LOL Novak gets pulled for getting into foul trouble :laugh: 4 fouls in 9mins, that's Jerome James territory!

Utah's got a lot of good young talent. Deron's only in his 2nd year. Brewer, Millsip, and Dee Brown are all pretty solid. Araujo may have some potential left in him as a back-up C, and CJ Miles can still grow.


----------



## Yao Mania (Aug 4, 2003)

50-47 Utah @ half. There's a reason why our reserves don't get to play much... Kill Bill and Novak a combined 18mins, 2pts (0 fgs), 0 rebs, 2 assts, 3TOs, and 4PFs. :no:


----------



## Krimzon (Feb 26, 2007)

I know the game doesn't mean to much, but the bench players should play like it matters. I hope the bench players can win this game.


----------



## Krimzon (Feb 26, 2007)

Close game so far.


----------



## OneBadLT123 (Oct 4, 2005)

Look at Billy man, had he only been hitting his shots, he would have had a 20+ point game. He shot 11-12 from the FT line. That is VERY good sign because it shows he is willing to drive and is aggressive...

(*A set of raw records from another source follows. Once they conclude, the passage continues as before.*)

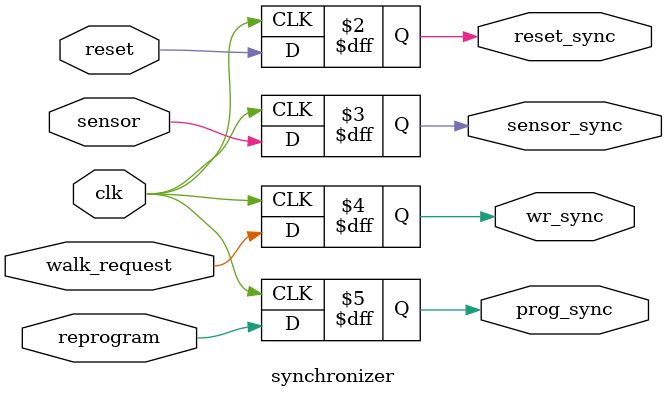
<source format=v>

module synchronizer(clk,reset,sensor,walk_request,reprogram,reset_sync,sensor_sync,wr_sync,prog_sync);

input clk,reset,sensor,walk_request,reprogram;
output reg reset_sync,sensor_sync,wr_sync,prog_sync;

always @(negedge clk)
begin

	reset_sync = reset;
	sensor_sync = sensor;
	wr_sync = walk_request;
	prog_sync = reprogram;
	
	//$display("***%b",wr_sync);

end


endmodule

</source>
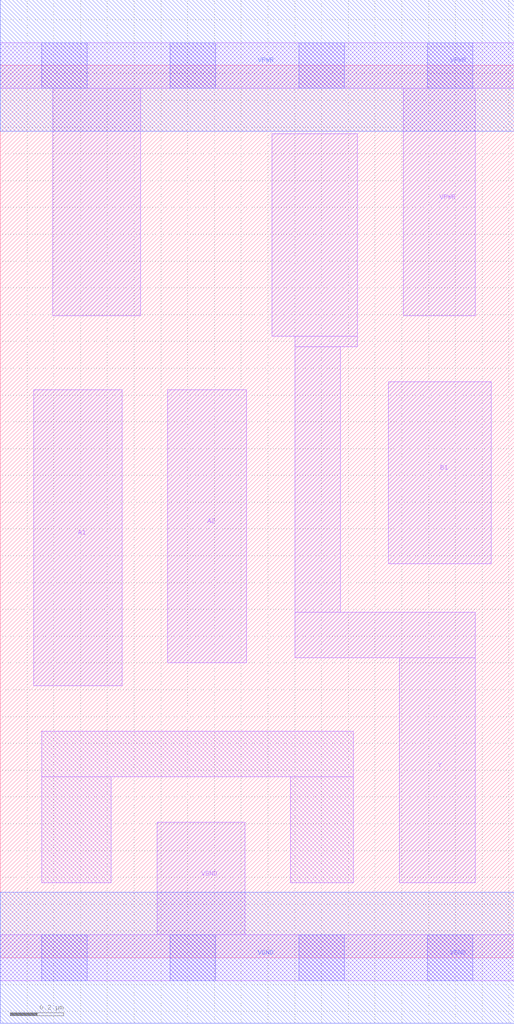
<source format=lef>
# Copyright 2020 The SkyWater PDK Authors
#
# Licensed under the Apache License, Version 2.0 (the "License");
# you may not use this file except in compliance with the License.
# You may obtain a copy of the License at
#
#     https://www.apache.org/licenses/LICENSE-2.0
#
# Unless required by applicable law or agreed to in writing, software
# distributed under the License is distributed on an "AS IS" BASIS,
# WITHOUT WARRANTIES OR CONDITIONS OF ANY KIND, either express or implied.
# See the License for the specific language governing permissions and
# limitations under the License.
#
# SPDX-License-Identifier: Apache-2.0

VERSION 5.7 ;
  NAMESCASESENSITIVE ON ;
  NOWIREEXTENSIONATPIN ON ;
  DIVIDERCHAR "/" ;
  BUSBITCHARS "[]" ;
UNITS
  DATABASE MICRONS 200 ;
END UNITS
MACRO sky130_fd_sc_lp__o21ai_0
  CLASS CORE ;
  SOURCE USER ;
  FOREIGN sky130_fd_sc_lp__o21ai_0 ;
  ORIGIN  0.000000  0.000000 ;
  SIZE  1.920000 BY  3.330000 ;
  SYMMETRY X Y R90 ;
  SITE unit ;
  PIN A1
    ANTENNAGATEAREA  0.159000 ;
    DIRECTION INPUT ;
    USE SIGNAL ;
    PORT
      LAYER li1 ;
        RECT 0.125000 1.015000 0.455000 2.120000 ;
    END
  END A1
  PIN A2
    ANTENNAGATEAREA  0.159000 ;
    DIRECTION INPUT ;
    USE SIGNAL ;
    PORT
      LAYER li1 ;
        RECT 0.625000 1.100000 0.920000 2.120000 ;
    END
  END A2
  PIN B1
    ANTENNAGATEAREA  0.159000 ;
    DIRECTION INPUT ;
    USE SIGNAL ;
    PORT
      LAYER li1 ;
        RECT 1.450000 1.470000 1.835000 2.150000 ;
    END
  END B1
  PIN Y
    ANTENNADIFFAREA  0.290500 ;
    DIRECTION OUTPUT ;
    USE SIGNAL ;
    PORT
      LAYER li1 ;
        RECT 1.015000 2.320000 1.335000 3.075000 ;
        RECT 1.100000 1.120000 1.775000 1.290000 ;
        RECT 1.100000 1.290000 1.270000 2.280000 ;
        RECT 1.100000 2.280000 1.335000 2.320000 ;
        RECT 1.490000 0.280000 1.775000 1.120000 ;
    END
  END Y
  PIN VGND
    DIRECTION INOUT ;
    USE GROUND ;
    PORT
      LAYER li1 ;
        RECT 0.000000 -0.085000 1.920000 0.085000 ;
        RECT 0.585000  0.085000 0.915000 0.505000 ;
      LAYER mcon ;
        RECT 0.155000 -0.085000 0.325000 0.085000 ;
        RECT 0.635000 -0.085000 0.805000 0.085000 ;
        RECT 1.115000 -0.085000 1.285000 0.085000 ;
        RECT 1.595000 -0.085000 1.765000 0.085000 ;
      LAYER met1 ;
        RECT 0.000000 -0.245000 1.920000 0.245000 ;
    END
  END VGND
  PIN VPWR
    DIRECTION INOUT ;
    USE POWER ;
    PORT
      LAYER li1 ;
        RECT 0.000000 3.245000 1.920000 3.415000 ;
        RECT 0.195000 2.395000 0.525000 3.245000 ;
        RECT 1.505000 2.395000 1.775000 3.245000 ;
      LAYER mcon ;
        RECT 0.155000 3.245000 0.325000 3.415000 ;
        RECT 0.635000 3.245000 0.805000 3.415000 ;
        RECT 1.115000 3.245000 1.285000 3.415000 ;
        RECT 1.595000 3.245000 1.765000 3.415000 ;
      LAYER met1 ;
        RECT 0.000000 3.085000 1.920000 3.575000 ;
    END
  END VPWR
  OBS
    LAYER li1 ;
      RECT 0.155000 0.280000 0.415000 0.675000 ;
      RECT 0.155000 0.675000 1.320000 0.845000 ;
      RECT 1.085000 0.280000 1.320000 0.675000 ;
  END
END sky130_fd_sc_lp__o21ai_0

</source>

JVG needs to give this guy a chance next year...


----------



## Krimzon (Feb 26, 2007)

101-91. Jazz wins. Not bad. Can't wait for the first round to start.


----------



## Yao Mania (Aug 4, 2003)

OneBadLT123 said:


> Look at Billy man, had he only been hitting his shots, he would have had a 20+ point game. He shot 11-12 from the FT line. That is VERY good sign because it shows he is willing to drive and is aggressive...
> 
> JVG needs to give this guy a chance next year...

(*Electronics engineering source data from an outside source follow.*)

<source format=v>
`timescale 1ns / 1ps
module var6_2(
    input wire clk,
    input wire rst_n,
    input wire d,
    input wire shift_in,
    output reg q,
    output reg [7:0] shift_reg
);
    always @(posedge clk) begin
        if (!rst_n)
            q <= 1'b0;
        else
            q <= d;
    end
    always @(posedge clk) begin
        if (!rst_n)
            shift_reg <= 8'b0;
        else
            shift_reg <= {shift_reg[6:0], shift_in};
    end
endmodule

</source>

He's got the drive and determination, but he just needs better control. I'd really hesitate playing him on a consistent basis.

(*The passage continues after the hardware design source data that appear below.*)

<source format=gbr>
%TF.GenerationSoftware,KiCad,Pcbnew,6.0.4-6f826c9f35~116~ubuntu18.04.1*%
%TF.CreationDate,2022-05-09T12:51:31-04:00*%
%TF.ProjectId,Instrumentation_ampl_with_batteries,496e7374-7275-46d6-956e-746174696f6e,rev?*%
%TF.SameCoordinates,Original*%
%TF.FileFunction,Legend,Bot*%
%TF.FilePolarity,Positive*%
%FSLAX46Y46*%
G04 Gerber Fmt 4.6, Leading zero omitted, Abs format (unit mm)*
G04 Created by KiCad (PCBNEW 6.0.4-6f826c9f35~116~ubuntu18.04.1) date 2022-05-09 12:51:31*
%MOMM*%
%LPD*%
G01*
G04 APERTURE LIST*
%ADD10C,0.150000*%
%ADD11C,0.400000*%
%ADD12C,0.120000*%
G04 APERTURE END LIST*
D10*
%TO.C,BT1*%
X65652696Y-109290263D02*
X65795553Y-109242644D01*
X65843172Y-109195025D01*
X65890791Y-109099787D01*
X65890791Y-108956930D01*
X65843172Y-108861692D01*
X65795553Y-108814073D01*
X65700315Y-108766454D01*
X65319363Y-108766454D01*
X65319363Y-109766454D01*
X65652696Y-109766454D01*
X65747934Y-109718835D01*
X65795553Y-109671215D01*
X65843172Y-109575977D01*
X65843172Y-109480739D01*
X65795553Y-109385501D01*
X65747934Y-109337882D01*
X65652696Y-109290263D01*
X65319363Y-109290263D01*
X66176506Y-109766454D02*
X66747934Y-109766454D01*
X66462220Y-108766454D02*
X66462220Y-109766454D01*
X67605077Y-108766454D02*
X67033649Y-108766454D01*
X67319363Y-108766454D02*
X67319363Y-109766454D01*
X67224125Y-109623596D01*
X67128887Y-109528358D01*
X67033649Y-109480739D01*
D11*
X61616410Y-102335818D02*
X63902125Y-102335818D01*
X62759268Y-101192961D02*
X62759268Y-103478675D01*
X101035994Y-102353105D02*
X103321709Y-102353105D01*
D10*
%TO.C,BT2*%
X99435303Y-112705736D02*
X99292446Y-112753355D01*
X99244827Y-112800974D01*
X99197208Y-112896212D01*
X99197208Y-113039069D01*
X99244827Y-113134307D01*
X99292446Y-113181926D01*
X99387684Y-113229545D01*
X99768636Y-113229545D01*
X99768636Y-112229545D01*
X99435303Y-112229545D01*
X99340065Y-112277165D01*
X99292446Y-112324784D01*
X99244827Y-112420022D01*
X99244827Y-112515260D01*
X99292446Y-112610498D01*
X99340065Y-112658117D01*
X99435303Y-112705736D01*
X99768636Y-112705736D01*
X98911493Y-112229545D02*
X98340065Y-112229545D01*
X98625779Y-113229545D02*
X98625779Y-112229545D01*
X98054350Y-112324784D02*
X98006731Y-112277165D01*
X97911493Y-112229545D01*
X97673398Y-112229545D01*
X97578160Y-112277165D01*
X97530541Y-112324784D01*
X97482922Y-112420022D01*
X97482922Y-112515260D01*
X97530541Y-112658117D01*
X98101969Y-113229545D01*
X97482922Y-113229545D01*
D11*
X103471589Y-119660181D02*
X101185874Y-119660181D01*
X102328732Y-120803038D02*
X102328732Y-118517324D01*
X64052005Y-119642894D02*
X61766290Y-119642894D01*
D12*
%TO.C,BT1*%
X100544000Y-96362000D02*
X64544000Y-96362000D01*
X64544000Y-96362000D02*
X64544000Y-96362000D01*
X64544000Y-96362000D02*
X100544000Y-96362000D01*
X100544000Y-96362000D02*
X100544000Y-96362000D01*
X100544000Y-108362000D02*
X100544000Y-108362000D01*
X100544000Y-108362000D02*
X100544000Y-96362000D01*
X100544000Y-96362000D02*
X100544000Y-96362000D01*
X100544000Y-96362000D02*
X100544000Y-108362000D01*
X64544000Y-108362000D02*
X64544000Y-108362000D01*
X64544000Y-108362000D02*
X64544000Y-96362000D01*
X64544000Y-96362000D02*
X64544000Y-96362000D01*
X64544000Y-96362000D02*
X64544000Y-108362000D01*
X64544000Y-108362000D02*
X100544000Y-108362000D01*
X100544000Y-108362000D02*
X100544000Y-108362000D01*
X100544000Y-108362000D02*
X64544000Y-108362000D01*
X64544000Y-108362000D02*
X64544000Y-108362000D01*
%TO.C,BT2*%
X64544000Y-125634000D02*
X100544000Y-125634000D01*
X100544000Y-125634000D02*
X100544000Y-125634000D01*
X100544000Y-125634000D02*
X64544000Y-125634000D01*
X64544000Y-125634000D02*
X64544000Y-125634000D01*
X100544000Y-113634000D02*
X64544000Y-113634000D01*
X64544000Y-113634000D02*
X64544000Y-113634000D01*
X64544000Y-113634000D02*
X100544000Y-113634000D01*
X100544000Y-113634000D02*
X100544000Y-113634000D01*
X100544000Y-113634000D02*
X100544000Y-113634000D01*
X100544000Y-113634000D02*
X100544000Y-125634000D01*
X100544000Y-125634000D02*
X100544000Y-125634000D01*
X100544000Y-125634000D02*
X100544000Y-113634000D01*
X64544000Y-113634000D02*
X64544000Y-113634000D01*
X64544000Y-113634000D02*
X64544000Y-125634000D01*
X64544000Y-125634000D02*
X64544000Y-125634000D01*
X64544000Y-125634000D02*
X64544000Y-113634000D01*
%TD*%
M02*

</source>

Poor Novak, he really needs to develop his game... I wonder if we'll re-sign him for next season.


----------



## Cornholio (Feb 13, 2005)

Yao Mania said:


> Poor Novak, he really needs to develop his game... *I wonder if we'll re-sign him for next season.*


Novak isn't a free agent, so he should be back next season.


Semi-OT: I'll try to make a thread for the playoffs on Friday, unless someone else wants to make one.


----------



## Yao Mania (Aug 4, 2003)

Cornholio said:


> Novak isn't a free agent, so he should be back next season.
> 
> 
> Semi-OT: I'll try to make a thread for the playoffs on Friday, unless someone else wants to make one.


How long did we sign him for again?


----------



## Cornholio (Feb 13, 2005)

Yao Mania said:


> How long did we sign him for again?


2 years, with a team option for a third year.


----------



## hroz (Mar 4, 2006)

meh

havent watched this game havent read about this game havent really cared about this game


Here come the playoffs.


----------